Application of Trace-Norm and Low-Rank Matrix Decomposition for Computational Anatomy
N. Batmanghelich, A. Gooya, B. Taskar, C. Davatzikos
IEEE Computer Society Workshop on Mathematical Methods in Biomedical Image Analysis (MMBIA10)
[pdf]
Abstract
We propose a generative model to distinguish normal anatomical variations from abnormal deformations given a group of images with normal and abnormal subjects. We assume that abnormal subjects share common factors which characterize the abnormality. These factors are hard to discover due to large variance of normal anatomical differences. Assuming that the deformation fields are parametrized by their stationary velocity fields, these factors constitute a low-rank subspace (abnormal space) that is corrupted by high variance normal anatomical differences.
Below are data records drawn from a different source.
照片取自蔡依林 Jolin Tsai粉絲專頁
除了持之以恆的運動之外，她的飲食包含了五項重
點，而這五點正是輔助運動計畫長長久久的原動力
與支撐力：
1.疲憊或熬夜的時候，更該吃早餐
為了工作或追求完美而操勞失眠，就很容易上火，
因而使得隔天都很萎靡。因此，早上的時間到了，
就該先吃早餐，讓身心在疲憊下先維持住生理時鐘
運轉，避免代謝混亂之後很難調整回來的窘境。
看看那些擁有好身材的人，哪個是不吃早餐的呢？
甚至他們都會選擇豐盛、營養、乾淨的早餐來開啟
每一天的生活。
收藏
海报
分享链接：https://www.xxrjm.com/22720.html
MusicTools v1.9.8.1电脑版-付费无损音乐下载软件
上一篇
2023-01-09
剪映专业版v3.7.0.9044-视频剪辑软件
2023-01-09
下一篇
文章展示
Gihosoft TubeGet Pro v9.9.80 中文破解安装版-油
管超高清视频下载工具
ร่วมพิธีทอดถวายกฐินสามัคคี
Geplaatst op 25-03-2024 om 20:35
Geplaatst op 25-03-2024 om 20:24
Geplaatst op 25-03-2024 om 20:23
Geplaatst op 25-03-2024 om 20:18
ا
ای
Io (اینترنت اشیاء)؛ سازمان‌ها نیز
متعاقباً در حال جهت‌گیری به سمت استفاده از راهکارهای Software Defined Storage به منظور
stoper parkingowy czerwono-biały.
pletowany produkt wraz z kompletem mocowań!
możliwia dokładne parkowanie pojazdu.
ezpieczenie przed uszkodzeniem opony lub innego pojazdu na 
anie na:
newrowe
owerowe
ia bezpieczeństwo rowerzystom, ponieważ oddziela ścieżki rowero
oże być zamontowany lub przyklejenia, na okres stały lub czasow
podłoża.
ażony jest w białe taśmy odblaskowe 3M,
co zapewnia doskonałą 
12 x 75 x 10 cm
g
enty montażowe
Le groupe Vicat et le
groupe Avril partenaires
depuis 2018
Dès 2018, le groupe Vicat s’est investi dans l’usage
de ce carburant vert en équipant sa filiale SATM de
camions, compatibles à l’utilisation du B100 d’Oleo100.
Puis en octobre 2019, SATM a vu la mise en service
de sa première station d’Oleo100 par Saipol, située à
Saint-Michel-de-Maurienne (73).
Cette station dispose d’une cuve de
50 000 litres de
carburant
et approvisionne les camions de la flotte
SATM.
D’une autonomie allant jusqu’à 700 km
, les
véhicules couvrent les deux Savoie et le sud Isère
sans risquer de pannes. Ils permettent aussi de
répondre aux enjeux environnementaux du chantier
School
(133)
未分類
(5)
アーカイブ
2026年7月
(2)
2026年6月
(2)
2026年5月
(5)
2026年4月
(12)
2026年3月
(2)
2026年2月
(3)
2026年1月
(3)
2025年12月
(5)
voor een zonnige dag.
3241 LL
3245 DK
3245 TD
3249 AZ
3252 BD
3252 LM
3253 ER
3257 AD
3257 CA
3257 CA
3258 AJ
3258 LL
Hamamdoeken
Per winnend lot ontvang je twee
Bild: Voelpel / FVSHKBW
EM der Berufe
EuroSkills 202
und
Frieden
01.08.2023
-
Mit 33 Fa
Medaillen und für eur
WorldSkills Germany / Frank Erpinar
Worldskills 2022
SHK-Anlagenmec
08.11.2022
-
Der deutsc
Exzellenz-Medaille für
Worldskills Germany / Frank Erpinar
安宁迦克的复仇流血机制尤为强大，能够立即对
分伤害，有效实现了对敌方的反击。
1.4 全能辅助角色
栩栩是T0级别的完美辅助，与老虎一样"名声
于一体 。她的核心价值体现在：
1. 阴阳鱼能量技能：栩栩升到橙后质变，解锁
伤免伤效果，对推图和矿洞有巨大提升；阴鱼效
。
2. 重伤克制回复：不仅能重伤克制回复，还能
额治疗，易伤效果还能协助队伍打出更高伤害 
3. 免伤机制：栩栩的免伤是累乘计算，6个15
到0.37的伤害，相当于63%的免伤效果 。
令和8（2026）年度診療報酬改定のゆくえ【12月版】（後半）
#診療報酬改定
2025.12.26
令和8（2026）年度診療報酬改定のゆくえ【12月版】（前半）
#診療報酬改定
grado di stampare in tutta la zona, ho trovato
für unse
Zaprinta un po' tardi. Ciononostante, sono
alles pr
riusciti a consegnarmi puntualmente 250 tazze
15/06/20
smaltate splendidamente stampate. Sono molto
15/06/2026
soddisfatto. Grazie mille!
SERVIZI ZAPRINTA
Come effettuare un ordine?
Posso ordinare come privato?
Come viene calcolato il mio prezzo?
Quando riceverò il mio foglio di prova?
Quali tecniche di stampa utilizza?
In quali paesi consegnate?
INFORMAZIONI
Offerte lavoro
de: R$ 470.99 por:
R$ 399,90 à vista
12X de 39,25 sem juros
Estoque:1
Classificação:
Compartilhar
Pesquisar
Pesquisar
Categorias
We assume that these normal anatomical variations are not correlated. We form an optimization problem and propose an efficient iterative algorithm to recover the low-rank subspace. The algorithm iterates between image registration and the decomposition steps and hence can be seen as a group-wise registration algorithm. We apply our method on synthetic and real data and discover abnormality of the population that cannot be recovered by some of the well-known matrix decompositions (e.g. Singular Value Decomposition).